§ **Given information**
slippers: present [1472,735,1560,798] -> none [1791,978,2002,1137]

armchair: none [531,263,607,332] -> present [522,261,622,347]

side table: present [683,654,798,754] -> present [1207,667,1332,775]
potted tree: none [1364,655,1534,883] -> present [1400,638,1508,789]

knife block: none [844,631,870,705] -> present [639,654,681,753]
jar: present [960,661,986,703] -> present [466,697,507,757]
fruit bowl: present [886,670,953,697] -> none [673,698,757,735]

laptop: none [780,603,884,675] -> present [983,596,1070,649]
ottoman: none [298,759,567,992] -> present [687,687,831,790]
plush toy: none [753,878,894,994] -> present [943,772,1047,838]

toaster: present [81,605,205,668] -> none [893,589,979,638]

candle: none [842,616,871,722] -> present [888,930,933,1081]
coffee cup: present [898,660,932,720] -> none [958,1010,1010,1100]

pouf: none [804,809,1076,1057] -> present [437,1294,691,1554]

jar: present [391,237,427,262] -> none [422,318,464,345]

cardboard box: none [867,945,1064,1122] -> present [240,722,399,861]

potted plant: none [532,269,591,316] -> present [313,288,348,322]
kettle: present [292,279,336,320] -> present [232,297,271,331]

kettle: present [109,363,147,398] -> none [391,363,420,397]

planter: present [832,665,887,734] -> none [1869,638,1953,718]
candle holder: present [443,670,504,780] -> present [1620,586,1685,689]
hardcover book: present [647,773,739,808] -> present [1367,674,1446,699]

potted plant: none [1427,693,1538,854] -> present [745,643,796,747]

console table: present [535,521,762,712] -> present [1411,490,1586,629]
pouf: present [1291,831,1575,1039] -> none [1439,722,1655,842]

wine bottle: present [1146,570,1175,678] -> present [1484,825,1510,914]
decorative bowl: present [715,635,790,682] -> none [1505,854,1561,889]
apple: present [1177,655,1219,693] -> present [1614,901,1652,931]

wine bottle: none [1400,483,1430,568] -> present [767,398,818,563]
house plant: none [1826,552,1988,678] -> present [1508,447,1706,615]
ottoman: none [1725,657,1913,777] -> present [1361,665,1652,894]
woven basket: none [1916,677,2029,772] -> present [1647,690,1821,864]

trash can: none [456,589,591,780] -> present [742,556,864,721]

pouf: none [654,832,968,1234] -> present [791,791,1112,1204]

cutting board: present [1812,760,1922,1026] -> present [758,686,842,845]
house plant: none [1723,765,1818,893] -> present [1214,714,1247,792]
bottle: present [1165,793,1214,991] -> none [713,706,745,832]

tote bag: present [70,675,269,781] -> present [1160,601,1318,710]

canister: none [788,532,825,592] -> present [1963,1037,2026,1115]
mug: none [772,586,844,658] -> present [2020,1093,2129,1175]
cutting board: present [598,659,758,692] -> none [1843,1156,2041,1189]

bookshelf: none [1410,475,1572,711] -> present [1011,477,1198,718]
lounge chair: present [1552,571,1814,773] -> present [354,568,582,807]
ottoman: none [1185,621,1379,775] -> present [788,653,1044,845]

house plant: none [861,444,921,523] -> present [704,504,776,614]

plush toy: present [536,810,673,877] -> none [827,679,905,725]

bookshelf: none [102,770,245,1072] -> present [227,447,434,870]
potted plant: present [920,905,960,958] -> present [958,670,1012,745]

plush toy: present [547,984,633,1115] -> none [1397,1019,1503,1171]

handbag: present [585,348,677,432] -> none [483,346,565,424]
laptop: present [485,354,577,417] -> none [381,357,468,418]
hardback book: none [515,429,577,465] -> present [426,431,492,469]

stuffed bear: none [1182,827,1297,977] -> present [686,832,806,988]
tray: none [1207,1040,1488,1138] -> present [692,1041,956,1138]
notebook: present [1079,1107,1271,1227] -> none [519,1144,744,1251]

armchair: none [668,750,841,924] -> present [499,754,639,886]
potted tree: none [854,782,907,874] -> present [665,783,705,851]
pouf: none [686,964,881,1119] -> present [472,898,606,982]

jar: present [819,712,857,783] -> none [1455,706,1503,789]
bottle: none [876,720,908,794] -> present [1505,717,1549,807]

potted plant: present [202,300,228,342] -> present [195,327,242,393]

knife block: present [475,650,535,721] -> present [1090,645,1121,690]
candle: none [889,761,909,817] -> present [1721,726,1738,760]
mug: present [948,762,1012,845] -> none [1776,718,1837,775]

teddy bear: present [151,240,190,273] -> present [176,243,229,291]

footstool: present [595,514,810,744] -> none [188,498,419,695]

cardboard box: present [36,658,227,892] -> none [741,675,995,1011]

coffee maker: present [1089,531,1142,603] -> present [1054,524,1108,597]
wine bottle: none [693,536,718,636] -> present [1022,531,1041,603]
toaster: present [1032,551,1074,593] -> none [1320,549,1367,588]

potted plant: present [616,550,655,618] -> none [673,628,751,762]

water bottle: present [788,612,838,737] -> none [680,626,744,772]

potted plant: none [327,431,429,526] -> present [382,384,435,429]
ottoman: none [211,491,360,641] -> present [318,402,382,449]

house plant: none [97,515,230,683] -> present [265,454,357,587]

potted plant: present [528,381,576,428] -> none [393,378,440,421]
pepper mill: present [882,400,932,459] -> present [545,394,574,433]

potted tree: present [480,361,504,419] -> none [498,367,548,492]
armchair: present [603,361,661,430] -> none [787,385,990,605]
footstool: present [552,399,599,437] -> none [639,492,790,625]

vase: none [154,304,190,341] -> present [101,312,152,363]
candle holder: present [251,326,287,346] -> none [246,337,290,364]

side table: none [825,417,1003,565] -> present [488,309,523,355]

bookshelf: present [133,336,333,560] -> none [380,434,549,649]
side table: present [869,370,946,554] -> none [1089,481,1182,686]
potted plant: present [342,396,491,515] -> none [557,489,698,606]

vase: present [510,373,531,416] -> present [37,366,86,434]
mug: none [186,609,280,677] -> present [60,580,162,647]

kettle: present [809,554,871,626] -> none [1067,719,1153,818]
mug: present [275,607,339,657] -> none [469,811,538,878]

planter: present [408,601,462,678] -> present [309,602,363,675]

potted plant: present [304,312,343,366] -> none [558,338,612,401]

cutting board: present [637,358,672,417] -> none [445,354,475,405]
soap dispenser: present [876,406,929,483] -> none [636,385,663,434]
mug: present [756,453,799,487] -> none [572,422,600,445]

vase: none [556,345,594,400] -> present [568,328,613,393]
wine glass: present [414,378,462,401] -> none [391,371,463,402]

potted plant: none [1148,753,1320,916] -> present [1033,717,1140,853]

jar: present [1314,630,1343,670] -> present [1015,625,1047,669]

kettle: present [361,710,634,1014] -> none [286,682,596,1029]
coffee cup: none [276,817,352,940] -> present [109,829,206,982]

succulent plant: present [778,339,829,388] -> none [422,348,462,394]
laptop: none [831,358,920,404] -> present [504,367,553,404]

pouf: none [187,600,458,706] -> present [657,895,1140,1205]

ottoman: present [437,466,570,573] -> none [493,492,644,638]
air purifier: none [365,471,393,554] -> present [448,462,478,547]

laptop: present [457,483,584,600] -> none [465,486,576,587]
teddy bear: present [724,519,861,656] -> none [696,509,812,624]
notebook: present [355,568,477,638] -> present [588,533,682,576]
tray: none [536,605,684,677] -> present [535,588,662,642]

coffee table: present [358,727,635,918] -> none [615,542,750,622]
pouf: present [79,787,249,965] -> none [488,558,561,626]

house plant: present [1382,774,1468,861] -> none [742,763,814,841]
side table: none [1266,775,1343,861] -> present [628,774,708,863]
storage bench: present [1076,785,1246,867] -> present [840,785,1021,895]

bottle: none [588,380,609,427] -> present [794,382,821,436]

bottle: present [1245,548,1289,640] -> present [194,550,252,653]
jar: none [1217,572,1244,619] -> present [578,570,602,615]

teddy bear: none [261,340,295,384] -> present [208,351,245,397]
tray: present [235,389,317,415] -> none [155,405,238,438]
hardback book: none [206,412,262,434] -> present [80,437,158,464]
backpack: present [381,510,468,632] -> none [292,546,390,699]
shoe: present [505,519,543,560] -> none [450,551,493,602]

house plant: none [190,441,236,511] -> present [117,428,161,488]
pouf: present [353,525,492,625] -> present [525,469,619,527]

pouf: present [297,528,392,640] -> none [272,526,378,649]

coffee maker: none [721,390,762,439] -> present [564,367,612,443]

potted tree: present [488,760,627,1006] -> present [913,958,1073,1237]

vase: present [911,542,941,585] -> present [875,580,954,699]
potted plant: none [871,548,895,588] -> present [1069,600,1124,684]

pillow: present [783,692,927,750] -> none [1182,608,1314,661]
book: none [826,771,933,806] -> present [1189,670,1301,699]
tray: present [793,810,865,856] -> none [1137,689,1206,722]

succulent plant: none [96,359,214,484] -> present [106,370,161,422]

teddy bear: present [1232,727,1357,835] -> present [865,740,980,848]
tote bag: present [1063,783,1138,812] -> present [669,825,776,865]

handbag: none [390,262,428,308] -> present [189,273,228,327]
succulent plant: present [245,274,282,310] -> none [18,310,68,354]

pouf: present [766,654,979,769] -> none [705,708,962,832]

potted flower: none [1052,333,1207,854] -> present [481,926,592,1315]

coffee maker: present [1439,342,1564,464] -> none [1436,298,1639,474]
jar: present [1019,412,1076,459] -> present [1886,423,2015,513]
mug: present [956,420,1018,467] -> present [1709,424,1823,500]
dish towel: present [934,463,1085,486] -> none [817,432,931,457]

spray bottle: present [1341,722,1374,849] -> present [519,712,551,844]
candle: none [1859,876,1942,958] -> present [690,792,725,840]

§ **What you are asked to do**
The reply should hold only the lines from the first line of the listing above through the line with "potted tree: none [1364,655,1534,883]", each copied exactly.

§ **The completed task**
slippers: present [1472,735,1560,798] -> none [1791,978,2002,1137]

armchair: none [531,263,607,332] -> present [522,261,622,347]

side table: present [683,654,798,754] -> present [1207,667,1332,775]
potted tree: none [1364,655,1534,883] -> present [1400,638,1508,789]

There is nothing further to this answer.